Core Insights - Voyager Therapeutics announced positive topline data from the single ascending dose (SAD) trial of VY7523, an investigational anti-tau antibody for Alzheimer's disease, demonstrating safety, tolerability, and dose-proportional pharmacokinetics [1][4] - The company has initiated a multiple ascending dose (MAD) trial of VY7523 in early Alzheimer's patients, with initial tau PET imaging data expected in the second half of 2026 [1][3] Company Overview - Voyager Therapeutics is focused on advancing neurogenetic medicines, particularly for neurological diseases such as Alzheimer's, ALS, and Parkinson's [6] - The company utilizes its TRACER™ AAV capsid discovery platform to develop novel therapies aimed at modifying the course of neurological diseases [6][7] Alzheimer's Disease Context - Alzheimer's disease affects an estimated 7 million people in the U.S. and up to 416 million globally, leading to significant memory loss and cognitive decline [5] - The total cost of caring for individuals with Alzheimer's and other dementias in the U.S. was estimated at $345 billion in 2023 [5] Clinical Trial Details - The SAD trial was randomized, double-blind, and placebo-controlled, involving 48 healthy volunteers, with no serious adverse events reported [2][3] - The MAD trial will evaluate VY7523 in 52 patients with early Alzheimer's, focusing on safety, tolerability, and the ability to prevent the spread of pathological tau [3][4] Drug Mechanism and Efficacy - VY7523 is a humanized IgG4 monoclonal antibody designed to inhibit the spread of pathological tau, which correlates with disease progression in Alzheimer's [4] - Preclinical studies indicated that VY7523 could reduce tau spread by approximately 70% [2][4] Future Expectations - Voyager anticipates presenting additional data from the SAD study at an upcoming scientific conference, which may further validate the potential of VY7523 [2][6] - Third-party data expected later this year and early next year could enhance interest in tau-targeting therapies [2]
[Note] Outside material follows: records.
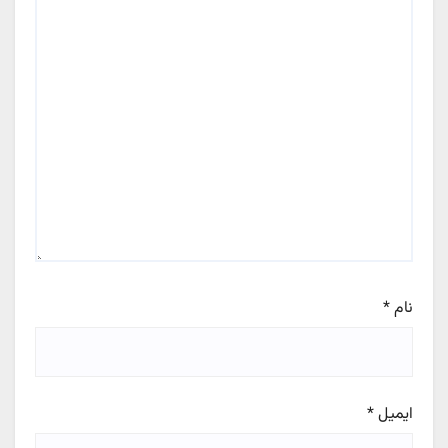
نام
*
ایمیل
*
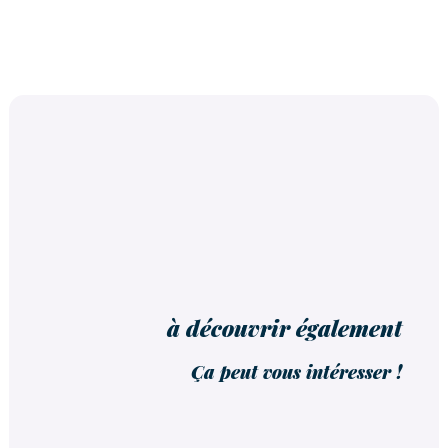
à découvrir également
Ça peut vous intéresser !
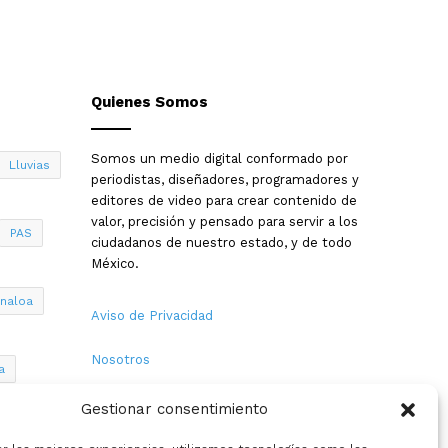
Quienes Somos
Somos un medio digital conformado por
Lluvias
periodistas, diseñadores, programadores y
editores de video para crear contenido de
valor, precisión y pensado para servir a los
PAS
ciudadanos de nuestro estado, y de todo
México.
inaloa
Aviso de Privacidad
Nosotros
a
Términos y Condiciones
Gestionar consentimiento
Política de Cookies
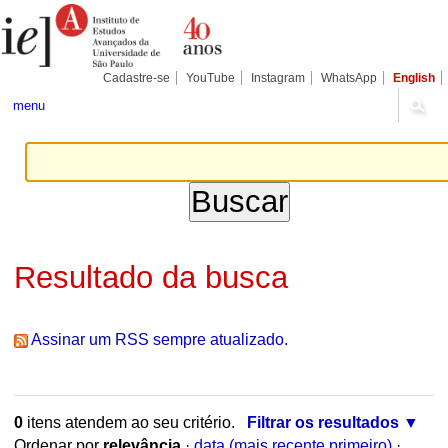
Ir
Ferramentas
para
Pessoais
o
conteúdo.
|
Cadastre-se
YouTube
Instagram
WhatsApp
English
Ir
para
menu
a
navegação
Resultado da busca
Assinar um RSS sempre atualizado.
0
itens atendem ao seu critério.
Filtrar os resultados
Ordenar por
relevância
·
data (mais recente primeiro)
·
Core Viewpoint - The Schall Law Firm is investigating Voyager Therapeutics, Inc. for potential violations of securities laws related to misleading statements and undisclosed information affecting investors [1][2]. Group 1: Investigation Details - The investigation centers on whether Voyager issued false or misleading statements and failed to disclose critical information to investors [2]. - On February 11, 2025, Voyager announced it would assess alternate payloads for its gene therapy program targeting SOD1 amyotrophic lateral sclerosis (ALS) [2]. - The company indicated that emerging preclinical data showed the siRNA payload component of VY9323 did not meet its standards due to an off-target effect, leading to a narrowed therapeutic window [2]. - Following this announcement, Voyager's shares dropped by 20% on the same day [2]. Group 2: Shareholder Rights - The Schall Law Firm encourages shareholders who suffered losses to participate in the investigation and offers free consultations regarding their rights [3]. - The firm specializes in securities class action lawsuits and shareholder rights litigation, representing investors globally [3].